What you produce should be an exact transcription of the data, minus any pictures.

Extracted page text data:
****************

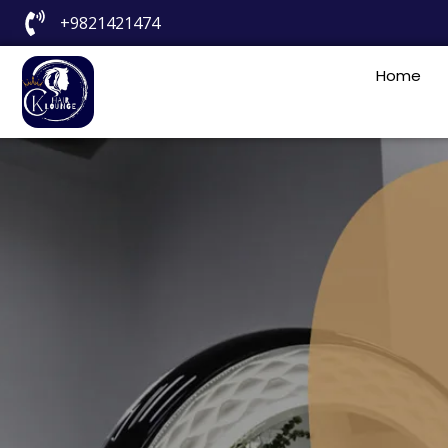
+9821421474
Home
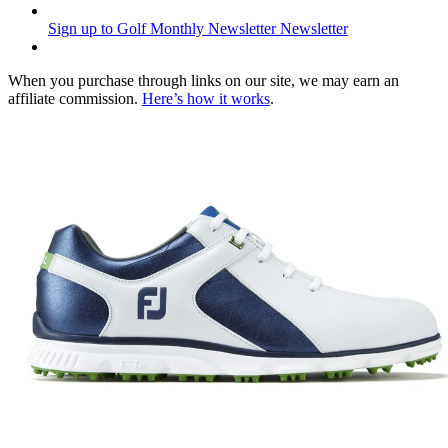
Sign up to Golf Monthly Newsletter
Newsletter
When you purchase through links on our site, we may earn an
affiliate commission.
Here’s how it works
.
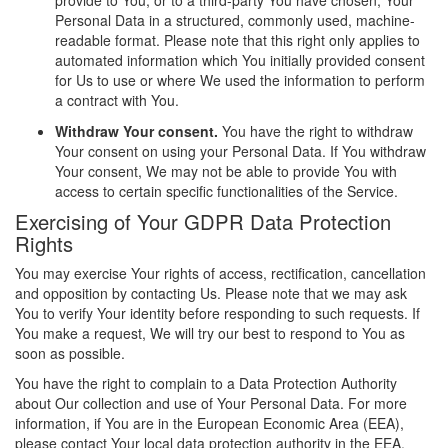
provide to You, or to a third-party You have chosen, Your
Personal Data in a structured, commonly used, machine-
readable format. Please note that this right only applies to
automated information which You initially provided consent
for Us to use or where We used the information to perform
a contract with You.
Withdraw Your consent.
You have the right to withdraw
Your consent on using your Personal Data. If You withdraw
Your consent, We may not be able to provide You with
access to certain specific functionalities of the Service.
Exercising of Your GDPR Data Protection
Rights
You may exercise Your rights of access, rectification, cancellation
and opposition by contacting Us. Please note that we may ask
You to verify Your identity before responding to such requests. If
You make a request, We will try our best to respond to You as
soon as possible.
You have the right to complain to a Data Protection Authority
about Our collection and use of Your Personal Data. For more
information, if You are in the European Economic Area (EEA),
please contact Your local data protection authority in the EEA.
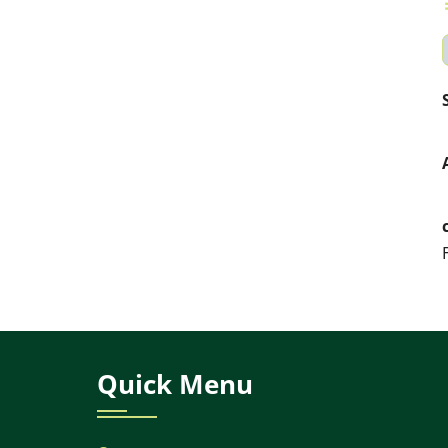
Quick Menu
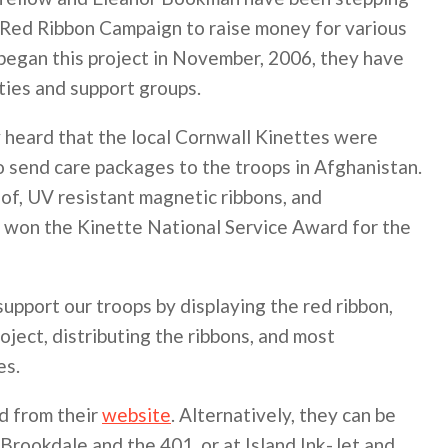
eir Red Ribbon Campaign to raise money for various
y began this project in November, 2006, they have
ties and support groups.
y heard that the local Cornwall Kinettes were
to send care packages to the troops in Afghanistan.
of, UV resistant magnetic ribbons, and
 won the Kinette National Service Award for the
pport our troops by displaying the red ribbon,
oject, distributing the ribbons, and most
es.
d from their
website
. Alternatively, they can be
 Brookdale and the 401, or at Island Ink-Jet and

****************

* _Problem solution_
+9821421474
Home
Sign up to Golf Monthly Newsletter
Newsletter
When you purchase through links on our site, we may earn an
affiliate commission.
Here’s how it works
.
provide to You, or to a third-party You have chosen, Your
Personal Data in a structured, commonly used, machine-
readable format. Please note that this right only applies to
automated information which You initially provided consent
for Us to use or where We used the information to perform
a contract with You.
Withdraw Your consent.
You have the right to withdraw
Your consent on using your Personal Data. If You withdraw
Your consent, We may not be able to provide You with
access to certain specific functionalities of the Service.
Exercising of Your GDPR Data Protection
Rights
You may exercise Your rights of access, rectification, cancellation
and opposition by contacting Us. Please note that we may ask
You to verify Your identity before responding to such requests. If
You make a request, We will try our best to respond to You as
soon as possible.
You have the right to complain to a Data Protection Authority
about Our collection and use of Your Personal Data. For more
information, if You are in the European Economic Area (EEA),
please contact Your local data protection authority in the EEA.
Quick Menu
eir Red Ribbon Campaign to raise money for various
y began this project in November, 2006, they have
ties and support groups.
y heard that the local Cornwall Kinettes were
to send care packages to the troops in Afghanistan.
of, UV resistant magnetic ribbons, and
 won the Kinette National Service Award for the
pport our troops by displaying the red ribbon,
oject, distributing the ribbons, and most
es.
d from their
website
. Alternatively, they can be
 Brookdale and the 401, or at Island Ink-Jet and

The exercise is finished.